BEGIN
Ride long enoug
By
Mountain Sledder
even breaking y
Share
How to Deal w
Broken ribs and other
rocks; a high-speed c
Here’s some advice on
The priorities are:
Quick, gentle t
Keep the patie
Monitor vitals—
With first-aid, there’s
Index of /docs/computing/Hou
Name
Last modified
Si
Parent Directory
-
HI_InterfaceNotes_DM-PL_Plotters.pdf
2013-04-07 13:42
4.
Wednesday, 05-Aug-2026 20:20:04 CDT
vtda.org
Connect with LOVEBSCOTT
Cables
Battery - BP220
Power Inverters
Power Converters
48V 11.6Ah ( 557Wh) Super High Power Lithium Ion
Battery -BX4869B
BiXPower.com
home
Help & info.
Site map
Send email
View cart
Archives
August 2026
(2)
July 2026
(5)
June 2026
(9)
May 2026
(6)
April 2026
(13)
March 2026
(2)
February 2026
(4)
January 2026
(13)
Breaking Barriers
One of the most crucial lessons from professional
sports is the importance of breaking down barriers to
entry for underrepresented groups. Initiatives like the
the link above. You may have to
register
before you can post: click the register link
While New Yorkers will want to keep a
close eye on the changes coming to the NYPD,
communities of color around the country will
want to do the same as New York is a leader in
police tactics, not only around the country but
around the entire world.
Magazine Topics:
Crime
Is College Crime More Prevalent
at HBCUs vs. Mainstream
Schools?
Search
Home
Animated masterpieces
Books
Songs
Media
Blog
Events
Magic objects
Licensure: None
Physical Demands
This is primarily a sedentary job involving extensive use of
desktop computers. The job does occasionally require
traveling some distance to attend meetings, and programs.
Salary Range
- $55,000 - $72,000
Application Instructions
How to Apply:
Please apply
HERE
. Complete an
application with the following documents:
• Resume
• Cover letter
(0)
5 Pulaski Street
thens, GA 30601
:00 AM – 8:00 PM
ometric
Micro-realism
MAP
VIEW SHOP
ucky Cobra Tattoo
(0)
END
▶ [ACTIVITY]: Copy each line of the listing in which the word "some" can be found.

▶ [SOLUTION]:
Here’s some advice on
traveling some distance to attend meetings, and programs.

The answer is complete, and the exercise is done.